The court rejects the plaintiffs’ claim that their monetary recovery should include all rent and tax payments paid or to be paid by them under the lease. The plaintiffs are entitled to reasonable compensation for the losses caused by the defendant’s wrongful actions. Under CUTPA, the plaintiffs are entitled to “actual damages.” General Statutes § 42-1 lOg. These damages are appropriately and fully represented by the plaintiffs’ recovery of lost profits. The court also refuses to accept the plaintiffs’ claim that the damages should be calculated through June 30, 2005, the end of the lease term. The court rejects the plaintiffs’ argument that they cannot find any use or locate any subtenant for the property for the balance of the lease term. The court will not assume, as requested by the plaintiffs, that the defendant will continue the wrongful conduct or that the plaintiffs should be relieved from any obligation to mitigate any future losses.

IV

COUNTERCLAIM

The defendant seeks the recovery of attorney’s fees based on expenses incurred in successfully defending the Estate of Galaske case decided by Judge Levine. The attorney’s fee clause of the lease provides the following at paragraph twenty-seven: “The Lessee covenants that in the event the Lessors are required to employ an attorney in order to enforce any provision of this lease or to collect any rent due hereunder, the Lessee shall pay a reasonable attorney’s fees as part of its obligation hereunder.”
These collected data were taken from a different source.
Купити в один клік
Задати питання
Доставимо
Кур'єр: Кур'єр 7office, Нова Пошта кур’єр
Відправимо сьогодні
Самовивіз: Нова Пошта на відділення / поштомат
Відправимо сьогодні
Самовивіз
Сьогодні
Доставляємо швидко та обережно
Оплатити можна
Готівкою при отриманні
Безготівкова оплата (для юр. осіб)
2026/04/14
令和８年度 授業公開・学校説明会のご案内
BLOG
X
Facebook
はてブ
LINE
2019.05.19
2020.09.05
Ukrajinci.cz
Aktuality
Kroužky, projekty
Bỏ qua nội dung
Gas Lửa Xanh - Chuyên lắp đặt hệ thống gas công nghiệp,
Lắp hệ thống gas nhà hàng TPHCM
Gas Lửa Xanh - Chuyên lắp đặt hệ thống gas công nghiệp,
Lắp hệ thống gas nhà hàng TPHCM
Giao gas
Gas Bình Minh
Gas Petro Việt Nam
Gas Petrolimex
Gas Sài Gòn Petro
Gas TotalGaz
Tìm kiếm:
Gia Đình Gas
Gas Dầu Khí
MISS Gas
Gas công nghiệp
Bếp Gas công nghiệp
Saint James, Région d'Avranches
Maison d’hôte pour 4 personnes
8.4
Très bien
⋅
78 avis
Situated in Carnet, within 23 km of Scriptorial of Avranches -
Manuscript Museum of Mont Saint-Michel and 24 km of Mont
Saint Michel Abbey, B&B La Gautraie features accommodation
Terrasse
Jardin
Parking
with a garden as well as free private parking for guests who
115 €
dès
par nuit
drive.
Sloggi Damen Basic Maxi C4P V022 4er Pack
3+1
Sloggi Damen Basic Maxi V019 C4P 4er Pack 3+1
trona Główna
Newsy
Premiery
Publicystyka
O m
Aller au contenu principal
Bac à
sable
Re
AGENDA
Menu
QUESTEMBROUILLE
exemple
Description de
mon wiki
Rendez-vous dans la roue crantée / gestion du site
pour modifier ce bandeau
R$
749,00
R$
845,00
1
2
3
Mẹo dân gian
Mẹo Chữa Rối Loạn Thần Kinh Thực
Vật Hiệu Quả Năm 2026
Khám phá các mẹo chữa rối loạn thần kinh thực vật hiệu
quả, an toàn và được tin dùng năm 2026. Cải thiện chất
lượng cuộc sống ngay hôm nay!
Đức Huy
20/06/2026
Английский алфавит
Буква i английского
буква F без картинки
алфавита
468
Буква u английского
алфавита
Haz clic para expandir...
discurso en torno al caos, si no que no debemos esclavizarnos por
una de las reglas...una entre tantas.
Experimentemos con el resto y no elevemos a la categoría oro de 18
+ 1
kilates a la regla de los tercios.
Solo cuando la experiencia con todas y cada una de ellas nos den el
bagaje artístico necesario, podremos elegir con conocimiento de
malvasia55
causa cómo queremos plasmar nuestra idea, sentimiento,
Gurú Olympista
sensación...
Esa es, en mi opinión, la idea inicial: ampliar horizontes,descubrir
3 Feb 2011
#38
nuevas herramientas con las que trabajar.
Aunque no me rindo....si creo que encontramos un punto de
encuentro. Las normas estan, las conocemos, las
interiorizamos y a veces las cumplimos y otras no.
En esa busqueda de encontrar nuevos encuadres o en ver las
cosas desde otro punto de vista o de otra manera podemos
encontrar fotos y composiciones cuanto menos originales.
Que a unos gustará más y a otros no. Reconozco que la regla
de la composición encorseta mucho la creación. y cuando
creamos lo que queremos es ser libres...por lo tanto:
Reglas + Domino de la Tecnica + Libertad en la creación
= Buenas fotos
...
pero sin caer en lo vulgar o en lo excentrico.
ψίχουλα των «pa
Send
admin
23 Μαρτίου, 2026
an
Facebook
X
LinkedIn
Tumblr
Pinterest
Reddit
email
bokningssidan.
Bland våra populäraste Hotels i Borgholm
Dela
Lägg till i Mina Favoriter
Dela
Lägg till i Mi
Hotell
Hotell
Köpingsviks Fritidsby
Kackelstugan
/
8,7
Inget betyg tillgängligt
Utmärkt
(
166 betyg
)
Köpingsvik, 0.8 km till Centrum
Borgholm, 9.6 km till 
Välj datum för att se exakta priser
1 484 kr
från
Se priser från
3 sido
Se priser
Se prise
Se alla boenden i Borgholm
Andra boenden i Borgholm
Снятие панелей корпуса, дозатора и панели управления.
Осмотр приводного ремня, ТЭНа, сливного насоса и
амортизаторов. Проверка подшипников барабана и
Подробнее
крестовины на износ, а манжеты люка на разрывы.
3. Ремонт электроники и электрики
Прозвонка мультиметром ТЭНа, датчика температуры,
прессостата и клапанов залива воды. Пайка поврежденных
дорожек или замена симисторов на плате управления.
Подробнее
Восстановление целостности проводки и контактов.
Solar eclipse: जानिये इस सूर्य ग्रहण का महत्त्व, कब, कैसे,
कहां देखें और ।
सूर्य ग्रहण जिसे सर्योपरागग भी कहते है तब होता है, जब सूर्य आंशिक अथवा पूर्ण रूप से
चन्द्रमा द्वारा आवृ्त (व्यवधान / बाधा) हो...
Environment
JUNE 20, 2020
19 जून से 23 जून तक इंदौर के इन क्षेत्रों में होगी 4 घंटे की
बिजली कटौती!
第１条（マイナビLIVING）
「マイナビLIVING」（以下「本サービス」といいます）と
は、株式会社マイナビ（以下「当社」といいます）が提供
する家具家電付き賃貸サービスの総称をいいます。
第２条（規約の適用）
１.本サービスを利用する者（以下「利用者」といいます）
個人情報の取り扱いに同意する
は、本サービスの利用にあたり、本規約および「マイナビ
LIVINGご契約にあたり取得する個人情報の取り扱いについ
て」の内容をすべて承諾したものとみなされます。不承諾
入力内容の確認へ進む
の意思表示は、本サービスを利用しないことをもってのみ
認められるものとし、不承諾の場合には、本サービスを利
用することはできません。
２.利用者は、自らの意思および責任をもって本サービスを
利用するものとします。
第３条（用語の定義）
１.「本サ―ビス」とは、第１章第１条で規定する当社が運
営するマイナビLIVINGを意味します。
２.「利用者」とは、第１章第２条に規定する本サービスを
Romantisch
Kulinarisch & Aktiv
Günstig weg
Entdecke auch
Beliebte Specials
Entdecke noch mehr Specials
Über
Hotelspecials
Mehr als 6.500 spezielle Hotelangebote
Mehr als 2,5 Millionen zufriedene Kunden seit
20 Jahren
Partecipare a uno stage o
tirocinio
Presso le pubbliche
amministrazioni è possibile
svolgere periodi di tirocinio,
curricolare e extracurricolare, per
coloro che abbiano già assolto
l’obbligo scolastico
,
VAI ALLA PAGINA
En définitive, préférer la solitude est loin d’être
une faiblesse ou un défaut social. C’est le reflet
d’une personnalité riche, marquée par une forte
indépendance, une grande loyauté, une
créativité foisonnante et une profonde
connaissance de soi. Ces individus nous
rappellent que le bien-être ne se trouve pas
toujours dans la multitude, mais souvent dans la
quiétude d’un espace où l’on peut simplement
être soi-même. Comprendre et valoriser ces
The defendant did not assert any counterclaims in Estate of Galaske. The defendant also did not retain counsel to “enforce” affirmatively any particular provision of the lease as contemplated by the lease’s attorney’s fee clause, but retained counsel to respond to the plaintiffs’ claims and protect its interests under the lease. There may be circumstances where an action brought by a tenant so involves the essence of the parties’ agreement that a landlord’s defense may be viewed as an “enforcement” of the lease, but the facts here do not present such a case. Attorney’s fee clauses should be construed to encompass only areas within the reasonable contemplation of the parties; see Voll v. Lafayette Bank, 223 Conn. 419, 426-27, 613 A.2d 266 (1992); and, if the parties intended the landlord as the prevailing party in any litigation under the lease to recover attorney’s fees, then they could have drafted the attorney’s fee clause in this manner. Furthermore, the defendant has offered insufficient evidence to allow the court to evaluate the reasonableness of the fees sought for the services rendered in this prior litigation.

V

CONCLUSION

Therefore, judgment is rendered in favor of the plaintiffs and against the defendant on the complaint, and the plaintiffs are awarded damages against the defendant in the amount of $351,000; and judgment is rendered in favor of the plaintiffs and against the defendant on the counterclaim. 
      
       In the defendant’s posttrial submissions, the defendant also requests recovery of attorney’s fees incurred in the present case. In addition to the reasons discussed previously, this request is denied because it was raised neither in the defendant’s counterclaim nor during the trial.
     
      
       The plaintiffs’ argument that the defendant’s counterclaim is barred byres judicata is rejected because the plaintiffs failed to assert the claim in their pleadings or during the trial. See Practice Book § 164; Hanson Development Co. v. East Great Plains Shopping Center, Inc., 195 Conn. 60, 64 n.3, 485 A.2d 1296 (1985).